On 9 March 1918, the arrest of General Talyshinski, the commander of the Azerbaijani division, and some of its officers all of whom arrived in Baku increased the anti-Soviet feelings among the city's Azerbaijani population. On 30 March, based on the unfounded report that the Azerbaijani (Muslim) crew of the ship Evelina was armed and ready to revolt against the Soviet, the Soviet disarmed the crew who tried to resist. The three days of inter-ethnic warfare referred to as the March Days, which resulted in the massacre of up to 12,000 Azerbaijanis by the Bolsheviks and armed Armenian units in the city of Baku and other locations in the Baku Governorate. The March events, beyond the violent three-day period, touched off a series of massacres all over Azerbaijan.

In May 1918, Azerbaijan declared its independence.
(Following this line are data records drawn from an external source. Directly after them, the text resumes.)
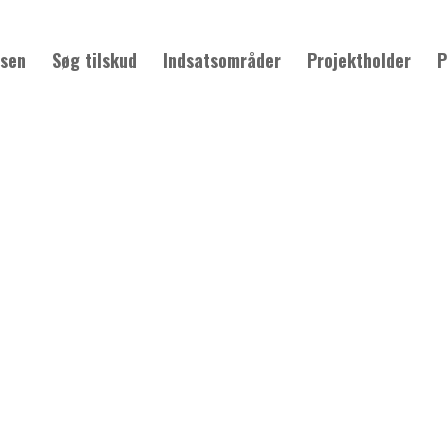
sen
Søg tilskud
Indsatsområder
Projektholder
P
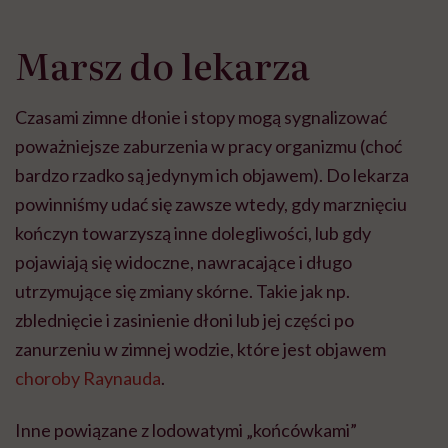
Marsz do lekarza
Czasami zimne dłonie i stopy mogą sygnalizować
poważniejsze zaburzenia w pracy organizmu (choć
bardzo rzadko są jedynym ich objawem). Do lekarza
powinniśmy udać się zawsze wtedy, gdy marznięciu
kończyn towarzyszą inne dolegliwości, lub gdy
pojawiają się widoczne, nawracające i długo
utrzymujące się zmiany skórne. Takie jak np.
zblednięcie i zasinienie dłoni lub jej części po
zanurzeniu w zimnej wodzie, które jest objawem
choroby Raynauda
.
Inne powiązane z lodowatymi „końcówkami”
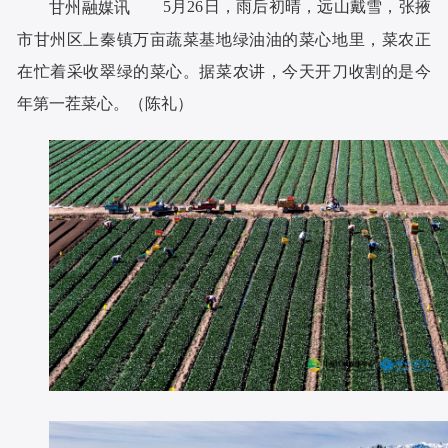
5月26日，雨后初晴，远山戴雪，张掖
甘州融媒讯
市甘州区上秦镇万亩蔬菜基地绿油油的菜心地里，菜农正
在忙着采收翠绿的菜心。据菜农讲，今天开刀收割的是今
年第一茬菜心。（陈礼）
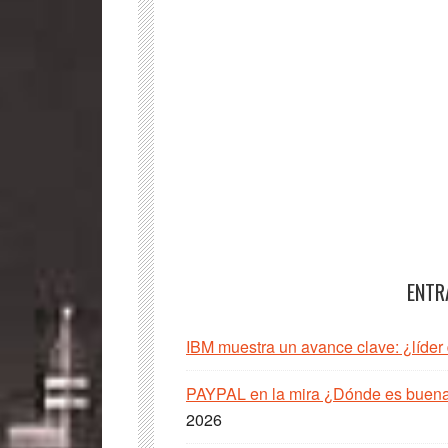
ENTR
IBM muestra un avance clave: ¿líder
PAYPAL en la mira ¿Dónde es buena 
2026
At that time, the main goal of the state was to liberate Baku. The Ottoman Empire helped him in this. In June 1918, military operations began for Baku.

== Battle ==
Battle of Binagadi was important part of Battle of Baku. The main purpose of the battle was to capture the hills 311 and 364 near the village of Binagadi.

In the battle that began on August 26, the 13th Infantry Regiment captured Hill 364. Hill 311 could not be captured. On August 27, Centrocaspian Dictatorship tried to recapture Hill 364, but failed. After a while, the hill 311 was captured by Azerbaijanis. In addition to Binagadi village, Digah and Mohammadi villages were also taken over by Azerbaijanis.

== Aftermath ==
After the battle, General Lionel Dunsterville declared that "no force on earth can take Baku from the Turks." Thus, in the north of Baku, the Centrocaspian Dictatorship was pushed back to the heights of Bilajari, and important positions were taken for the organization of a decisive attack for the liberation of Baku.